Page excerpt:
What is the coldest you have been?
For me, it was 1994 when early snows
triggered an enormous Yellowstone Park, elk
migration.
It was difficult to get skunked that hunting
season, but I managed to do so until just before
Thanksgiving. Tom,
Rob and I were in the saddle all day before spotting
a lone rag-horn bull on Sheep Mountain.
We plopped
our backsides into the waist deep snow and began
launching rounds across the canyon. Sadly, the bull
dropped.
Our celebration was short, as when we rode
off the trail we discovered the snow far too deep
for horses.
With daylight disappearing as fast as the
temperature was dropping, we began a single file
climb up the steep mountainside.
The exertion made Rob think he might be
having a heart attack so he dropped to the drags; a
blessing not apparent for four hours.
Tom and I alternated breaking trail and we
reached our prize about dark.
After a quick field dress, we tobogganed the elk
down the steep mountainside to our horses.

Aim a: Translate this sentence from the hunting account into Spanish: "Tom and I alternated breaking trail and we reached our prize about dark."
The rows that follow have no connection to the hunting account.

[Dataset records]
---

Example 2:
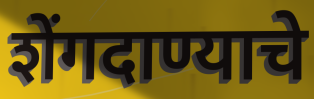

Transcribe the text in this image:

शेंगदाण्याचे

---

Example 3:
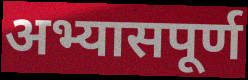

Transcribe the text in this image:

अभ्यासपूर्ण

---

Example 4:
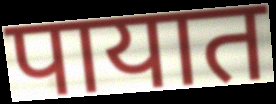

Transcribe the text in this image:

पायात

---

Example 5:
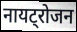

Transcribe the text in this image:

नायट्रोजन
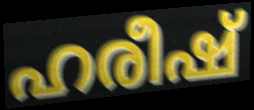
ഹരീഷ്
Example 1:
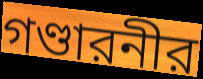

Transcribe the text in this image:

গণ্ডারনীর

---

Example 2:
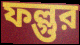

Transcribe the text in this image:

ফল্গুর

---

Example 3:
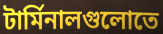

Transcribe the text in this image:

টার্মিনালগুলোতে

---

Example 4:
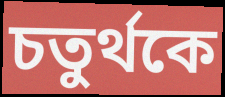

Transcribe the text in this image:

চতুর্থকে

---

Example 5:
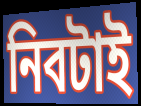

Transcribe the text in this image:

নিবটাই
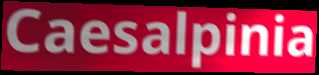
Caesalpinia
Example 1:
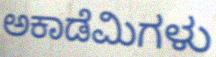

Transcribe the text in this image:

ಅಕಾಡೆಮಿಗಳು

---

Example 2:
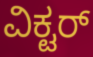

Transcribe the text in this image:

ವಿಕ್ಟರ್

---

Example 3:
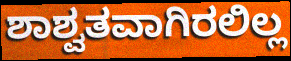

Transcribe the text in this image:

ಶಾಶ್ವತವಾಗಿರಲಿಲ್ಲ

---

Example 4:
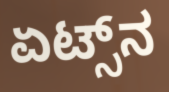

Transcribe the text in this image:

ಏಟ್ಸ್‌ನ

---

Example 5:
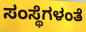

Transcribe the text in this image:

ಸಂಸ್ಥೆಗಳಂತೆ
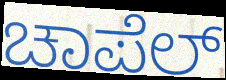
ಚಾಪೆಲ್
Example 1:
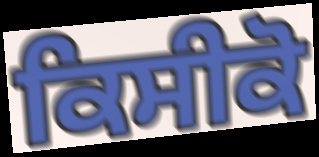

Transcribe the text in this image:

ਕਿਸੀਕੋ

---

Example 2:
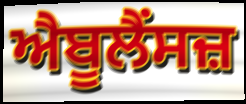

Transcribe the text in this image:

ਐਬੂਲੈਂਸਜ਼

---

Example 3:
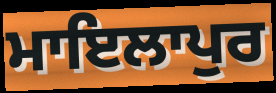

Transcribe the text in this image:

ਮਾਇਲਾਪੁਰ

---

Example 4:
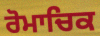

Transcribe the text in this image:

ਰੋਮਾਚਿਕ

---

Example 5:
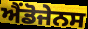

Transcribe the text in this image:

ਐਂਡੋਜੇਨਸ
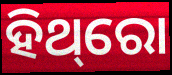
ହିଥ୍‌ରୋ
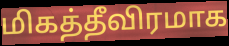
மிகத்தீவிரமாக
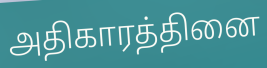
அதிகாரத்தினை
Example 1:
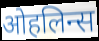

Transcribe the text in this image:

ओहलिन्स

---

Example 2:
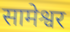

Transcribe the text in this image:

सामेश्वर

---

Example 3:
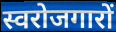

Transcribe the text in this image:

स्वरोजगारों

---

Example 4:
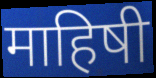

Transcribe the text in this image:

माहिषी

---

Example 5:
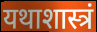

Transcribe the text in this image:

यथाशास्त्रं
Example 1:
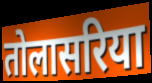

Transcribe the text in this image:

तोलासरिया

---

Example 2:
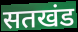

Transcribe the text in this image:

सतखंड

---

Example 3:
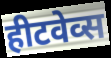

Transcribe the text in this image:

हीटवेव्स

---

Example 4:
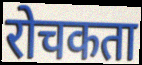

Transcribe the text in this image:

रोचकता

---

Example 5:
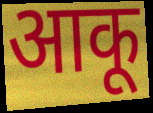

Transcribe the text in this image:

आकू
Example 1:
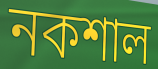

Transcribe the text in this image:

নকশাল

Aim b: Turn only the rows from the very start of the rows through the line containing "Caesalpinia", inclusive, into a numbered list. Skip blank lines and leave out the pictures.

Exercise output a: Tom y yo nos turnamos para abrir camino y llegamos a nuestra presa hacia el anochecer.

Exercise output b:
1. ---
2. Example 2:
3. Transcribe the text in this image:
4. शेंगदाण्याचे
5. ---
6. Example 3:
7. Transcribe the text in this image:
8. अभ्यासपूर्ण
9. ---
10. Example 4:
11. Transcribe the text in this image:
12. पायात
13. ---
14. Example 5:
15. Transcribe the text in this image:
16. नायट्रोजन
17. ഹരീഷ്
18. Example 1:
19. Transcribe the text in this image:
20. গণ্ডারনীর
21. ---
22. Example 2:
23. Transcribe the text in this image:
24. ফল্গুর
25. ---
26. Example 3:
27. Transcribe the text in this image:
28. টার্মিনালগুলোতে
29. ---
30. Example 4:
31. Transcribe the text in this image:
32. চতুর্থকে
33. ---
34. Example 5:
35. Transcribe the text in this image:
36. নিবটাই
37. Caesalpinia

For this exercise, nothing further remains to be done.